Streicher, who initially agreed to participate in the July panel, withdrew after preliminary meetings. “It became very clear to me that this was not going to be a scientific panel. This isn’t the scientific approach,” she said. “I said: ‘I’m out. I don’t want any part of this.'”

The evidence on hormone medications is nuanced. Local vaginal oestrogen, typically delivered as creams, tablets, inserts, suppositories or vaginal rings, treats symptoms like dryness, irritation and recurrent urinary tract infections safely. “Those products are really totally safe,” Streicher said, noting they never should have carried the warning.

Systemic oestrogen presents more complexity. Different preparations carry varying risks. Oral oestrogen increases blood clot risk, while transdermal patches do not. Synthetic progesterone carries a small increased breast cancer risk. The medications are unsuitable for people with histories of breast or uterine cancer.

Maki’s research on menopause and dementia illustrates the complexity. She once believed memory issues could be linked to oestrogen loss during menopause.
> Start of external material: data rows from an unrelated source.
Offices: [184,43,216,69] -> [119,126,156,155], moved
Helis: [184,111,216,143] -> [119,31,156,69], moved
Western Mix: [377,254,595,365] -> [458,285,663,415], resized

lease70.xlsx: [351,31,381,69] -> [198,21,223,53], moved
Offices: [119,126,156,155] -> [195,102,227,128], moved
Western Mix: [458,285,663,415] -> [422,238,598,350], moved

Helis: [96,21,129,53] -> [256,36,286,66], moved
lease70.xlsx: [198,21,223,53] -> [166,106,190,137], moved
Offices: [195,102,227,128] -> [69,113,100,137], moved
Initial research suggested women using hormone therapy for menopause symptoms saw memory improvements.

However, when Maki conducted a large randomised study among a broader group of menopausal women, not just those with symptoms, results differed significantly. “Far from showing benefit, it actually showed a trend toward harm,” Maki said. Three other large randomised trials produced similar results.

Maki now believes treating menopause symptoms, whether with hormone therapy or other medications, is key to improving memory. Using hormone therapy for dementia prevention more widely is “just not based in science”, she said.

An HHS spokesperson said “randomised studies show that women who initiate HRT within 10 years of the onset of menopause (generally before age 60) have a reduction in all-cause mortality and fractures”. The HHS did not respond to questions about officials’ statements on purported protection against dementia or provide evidence for wider use of the medications.

During the press conference, officials positioned the decision as challenging “medical group think” and “medical dogma”. Kennedy said “the label was designed to frighten women and to silence doctors” and accused the American medical establishment of turning its back on women.

Makary said the decision was “challenging the paternalism of medicine”, but then stated hormone therapy “has saved marriages”, suggesting marital satisfaction as a key outcome of the medication.

“It was not only scientifically wrong, but it was offensive,” Streicher said.”

The FDA opted for the panel format because advisory committee meetings are “bureaucratic, long, often conflicted and very expensive”, Makary said. He indicated more panels with guests who “speak [their] mind passionately” will occur in future.

Typically, expert advisory committees hold public discussions on evidence before making recommendations to the FDA, which subject-matter experts at the agency, rarely the commissioner, may accept or reject. The July panel included researchers who have published on menopause and doctors with large social media followings, but no oncologists.

Makary’s most recent book includes a chapter on hormone replacement therapy arguing that it has been shown to “increase a woman’s longevity by three years”. The more accepted medical term for treatment for women over 40 is menopause hormone therapy.

Streicher expressed concern about precedents set by the decision, noting the agency is also re-examining medications like mifepristone, a safe and effective abortion medication.

“Hormone therapy is safe and effective for those with menopause symptoms,” Streicher concluded. “But do I tell every single woman who goes through menopause that she needs to be on hormone therapy? Absolutely not.”